What to write about? You would think that I would, as somebody who recently lived in another country, be filled with nationalistic ideas, but no. I could write about foreigners’ opinions on Canada, if they had any. Or I could recount how I was the politically-correct one at my Dublin Starbucks, informing my co-workers that pulling up the sides of your eyes to signify ‘Chinese’ is not cool, and write yet another ‘multiculturalism and tolerance is deeply rooted in our national identity’ paean.
But those are tiring, and they pretend like Canada has never had any racial problems, and are lame.
I could write about coming home, my joyful feeling as the plane tilted slightly and I first saw the entire Toronto downtown illuminated, CN Tower and shimmering lights, and being back where every neighbourhood, almost every street, recalls a personal story, an aimless wander becoming a survey of my life.
But those are very Toronto, not Canada, and the rest of the country hates us, right?
So here’s a different tactic.
When I arrived at Pearson airport that December night, lugging two gigantic bags of clothing, books and the random relics of my European adventures, I had no idea where my life was going.
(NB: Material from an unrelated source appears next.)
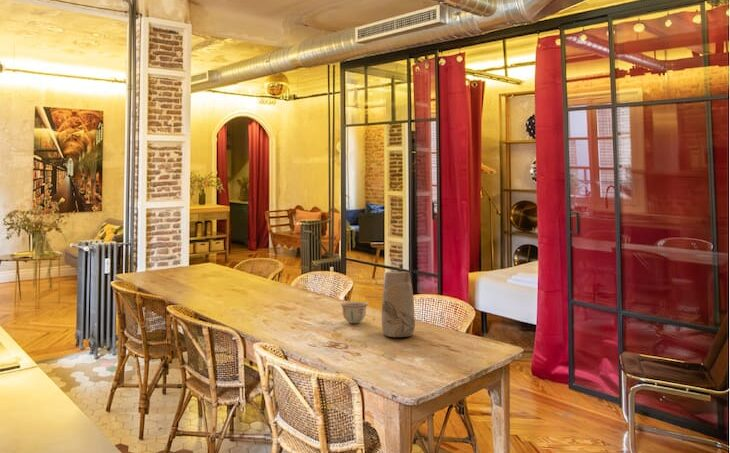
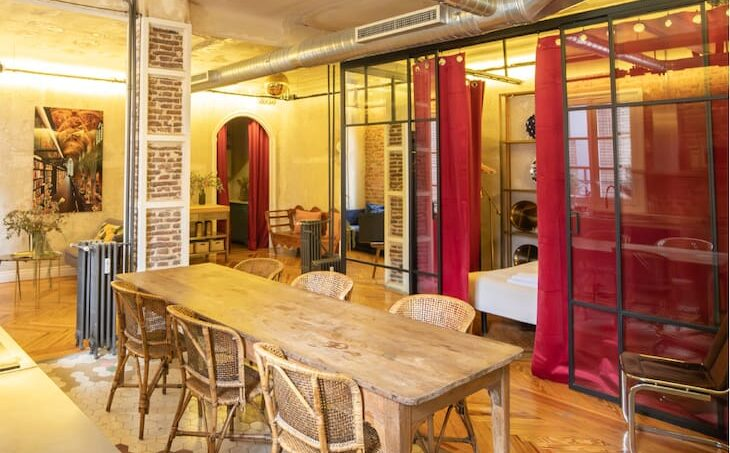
- bowl [339,301,369,324]
- vase [381,271,416,338]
I would look for a job after Christmas and start a few Ryerson courses, and that’s as far as I got. I had a few euros in my pocket and a habit of turning sentences that were declarative into questions by going up at the end (the only Irish influence on my voice, my brother discovered). But that was it. I lay awake at night worrying and wondering how someone who finished undergrad so passionate and excited ended up, at 24, with no direction.
Virginia Woolf wrote that “on or about December 1910 human character changed.”
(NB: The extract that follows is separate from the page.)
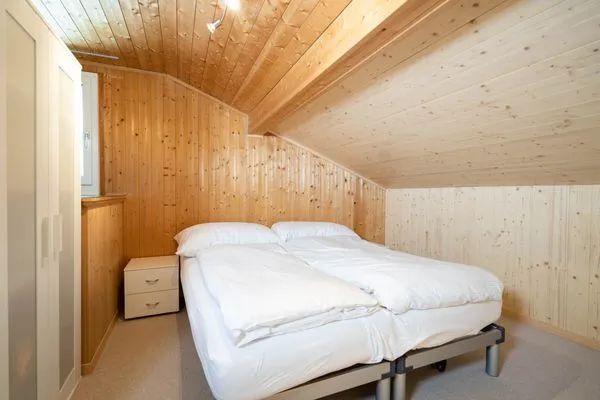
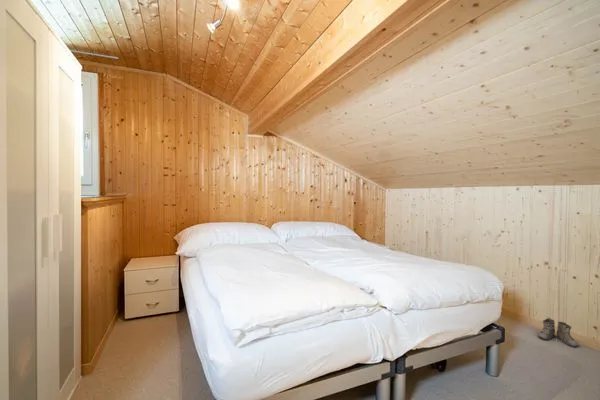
+ boots [535,317,579,348]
Well, on or about February 2010 Max’s character changed.
If you had told me, when I was still jet-lagged, that my Ryerson courses would re-energize my writing, force me to practice and polish my voice and get me excited about posting a blog everyday and pursuing freelance writing, I wouldn’t have believed you.
The school is Canadian.
If you had told me, as I unpacked my grey and neon Penny’s t-shirts from Dublin, that I would get an internship at a fashion magazine within two months, and not just a fashion magazine, but an alternative feminist one, literally put together in a Parkdale attic by dedicated and fabulous volunteers, and that this internship would encourage my writing while reuniting me with my old love of fashion, I would have thought you were crazy.
This magazine, shipped all over the country and the world, is Canadian.
And, at twilight on New Years Day, as I lay on my bed in the dark, just broken up with by the guy I had started seeing, wondering how many more times this would happen, and angry at this dismal start to my year, you said,
‘Worry not: in a few months you will meet a man who will be the smartest, bravest and most heroic person you’ve ever known, and he will inspire you and change you and even ask you to write with him.’
I would have thought you sarcastic, and a bit of a bitch.
Having left his first country, he came to Canada, to be free.
Two thousand and ten has already made me a new person. And my life is fun again. Maybe too much fun, actually, as my latest credit card bill was equal to my last pay cheque.
I am saving up to go to India with Dervla.
After which, I will be happy to come home.